What is Lung Transplant Rejection?
There’s been a rise in the number of lung transplants performed every year in the United States and globally. This increase is due to better organizing of nationwide data, improvements in surgical methods, and the development of new drugs that prevent the body from rejecting the transplanted organ. However, people who receive lung transplants still have high chances of the transplants failing in the short and long term compared to other organ transplants. About 58% of lung transplant recipients are reported to be alive five years after the transplant.
While complications after surgery, blood vessel problems, and infections significantly contribute to early and late failures of lung transplants, the body rejecting the transplanted lung is also a common issue. Recent reports suggest that within one year of the transplant, about half of the patients experience ‘acute’ rejection, where the body starts to attack the new lung soon after the transplant. And within five years of the transplant, about 45% of patients experience ‘chronic’ rejection, where the body slowly starts to reject the new lung over a long period of time.
Based on when they occur after the transplant, lung transplant rejection can be divided into three categories:
1. ‘Hyperacute’ transplant rejection: Happens within the first 24 hours after the transplant.
2. ‘Acute’ transplant rejection: Occurs anywhere from the first week to the first year after the transplant.
3. ‘Chronic lung allograft dysfunction’ (CLAD): This is another type of chronic rejection that can occur within the first year after the transplant.

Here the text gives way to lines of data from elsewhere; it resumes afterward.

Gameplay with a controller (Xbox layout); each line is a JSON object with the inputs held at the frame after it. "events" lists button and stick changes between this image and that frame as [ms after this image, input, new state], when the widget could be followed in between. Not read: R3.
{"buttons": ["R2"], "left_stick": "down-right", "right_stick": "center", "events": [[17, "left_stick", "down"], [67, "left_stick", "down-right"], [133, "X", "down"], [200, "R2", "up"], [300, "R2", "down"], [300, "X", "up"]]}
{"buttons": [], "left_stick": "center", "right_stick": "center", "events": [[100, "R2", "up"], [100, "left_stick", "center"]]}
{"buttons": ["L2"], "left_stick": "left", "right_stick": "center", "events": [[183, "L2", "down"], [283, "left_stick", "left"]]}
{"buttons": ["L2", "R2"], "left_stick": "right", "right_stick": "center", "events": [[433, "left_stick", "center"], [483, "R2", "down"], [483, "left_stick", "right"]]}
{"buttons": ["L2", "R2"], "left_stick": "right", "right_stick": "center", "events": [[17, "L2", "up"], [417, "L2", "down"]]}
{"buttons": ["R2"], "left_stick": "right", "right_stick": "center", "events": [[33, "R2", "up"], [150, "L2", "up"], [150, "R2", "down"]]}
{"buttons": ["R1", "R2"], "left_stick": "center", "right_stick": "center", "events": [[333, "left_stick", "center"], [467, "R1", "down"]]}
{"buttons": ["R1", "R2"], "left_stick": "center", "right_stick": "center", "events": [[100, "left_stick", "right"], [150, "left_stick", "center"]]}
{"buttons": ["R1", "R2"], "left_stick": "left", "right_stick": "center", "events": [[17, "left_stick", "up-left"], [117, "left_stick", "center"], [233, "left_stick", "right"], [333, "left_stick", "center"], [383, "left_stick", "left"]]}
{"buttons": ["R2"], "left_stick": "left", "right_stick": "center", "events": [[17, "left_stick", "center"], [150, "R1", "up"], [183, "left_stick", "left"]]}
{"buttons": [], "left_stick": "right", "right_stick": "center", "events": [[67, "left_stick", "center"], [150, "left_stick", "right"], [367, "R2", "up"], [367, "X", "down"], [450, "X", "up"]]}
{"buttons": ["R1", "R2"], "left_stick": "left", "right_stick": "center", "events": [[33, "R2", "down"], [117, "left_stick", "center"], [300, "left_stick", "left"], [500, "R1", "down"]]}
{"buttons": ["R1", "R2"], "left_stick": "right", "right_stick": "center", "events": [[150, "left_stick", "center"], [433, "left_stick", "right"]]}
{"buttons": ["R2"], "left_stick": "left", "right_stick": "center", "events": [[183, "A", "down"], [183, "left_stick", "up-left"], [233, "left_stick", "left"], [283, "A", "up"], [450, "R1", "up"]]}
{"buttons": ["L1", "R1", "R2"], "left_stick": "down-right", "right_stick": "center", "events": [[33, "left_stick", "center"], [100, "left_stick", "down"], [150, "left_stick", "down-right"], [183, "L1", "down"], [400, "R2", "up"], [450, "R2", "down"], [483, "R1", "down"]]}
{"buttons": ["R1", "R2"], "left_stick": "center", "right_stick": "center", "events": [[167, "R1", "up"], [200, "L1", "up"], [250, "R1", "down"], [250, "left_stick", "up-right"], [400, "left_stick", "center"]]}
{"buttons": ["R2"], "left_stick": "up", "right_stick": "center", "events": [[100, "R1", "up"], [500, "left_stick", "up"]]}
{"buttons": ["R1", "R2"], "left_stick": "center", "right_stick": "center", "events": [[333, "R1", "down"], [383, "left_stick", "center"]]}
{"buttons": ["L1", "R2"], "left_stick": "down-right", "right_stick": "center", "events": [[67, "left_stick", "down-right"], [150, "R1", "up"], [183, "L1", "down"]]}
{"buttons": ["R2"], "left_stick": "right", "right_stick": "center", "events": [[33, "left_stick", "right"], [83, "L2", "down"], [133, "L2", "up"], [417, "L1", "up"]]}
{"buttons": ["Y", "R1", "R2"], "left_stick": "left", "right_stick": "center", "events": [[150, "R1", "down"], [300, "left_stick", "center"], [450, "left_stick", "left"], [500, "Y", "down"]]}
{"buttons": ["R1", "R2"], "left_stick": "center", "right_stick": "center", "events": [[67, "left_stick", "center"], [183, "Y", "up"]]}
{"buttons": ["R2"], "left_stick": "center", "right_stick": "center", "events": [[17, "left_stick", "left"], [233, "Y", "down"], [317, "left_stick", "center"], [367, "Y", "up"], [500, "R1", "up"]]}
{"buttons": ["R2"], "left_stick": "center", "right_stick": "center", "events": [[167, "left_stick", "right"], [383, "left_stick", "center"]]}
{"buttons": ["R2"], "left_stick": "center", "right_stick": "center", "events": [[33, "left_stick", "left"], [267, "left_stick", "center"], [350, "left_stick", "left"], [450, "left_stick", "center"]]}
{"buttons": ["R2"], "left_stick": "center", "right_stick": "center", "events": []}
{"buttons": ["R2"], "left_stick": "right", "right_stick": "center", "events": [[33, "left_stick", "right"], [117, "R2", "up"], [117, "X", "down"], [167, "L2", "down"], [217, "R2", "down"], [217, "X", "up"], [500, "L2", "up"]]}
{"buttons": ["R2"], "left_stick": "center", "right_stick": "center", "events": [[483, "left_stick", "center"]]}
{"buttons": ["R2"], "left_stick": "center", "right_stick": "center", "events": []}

What Causes Lung Transplant Rejection?
Hyperacute lung transplant rejection mainly happens because of pre-existing antibodies in the recipient that react against the human leukocyte antigen (HLA) of the donor. Human leukocyte antigen, in simple terms, is a protein found on the surface of white blood cells that plays an important role in the body’s immune response to foreign substances.
Acute cellular rejection, which usually takes place during the first year after a lung transplant, can occur due to the activity of a type of white blood cell known as T-lymphocytes and their reaction against what are known as major histocompatibility complex antigens (these are proteins on the donor’s lung cells that help the immune system recognize foreign substances).
Chronic lung transplant rejection, on the other hand, usually doesn’t have a clear cause. It seems to be linked to a combination of factors. These might include repeated instances of mild acute rejection that might not have clear symptoms, infections after the transplant, and gastroesophageal reflux disease causing aspiration (this is when stomach acids back up into the esophagus and are then inhaled into the lungs).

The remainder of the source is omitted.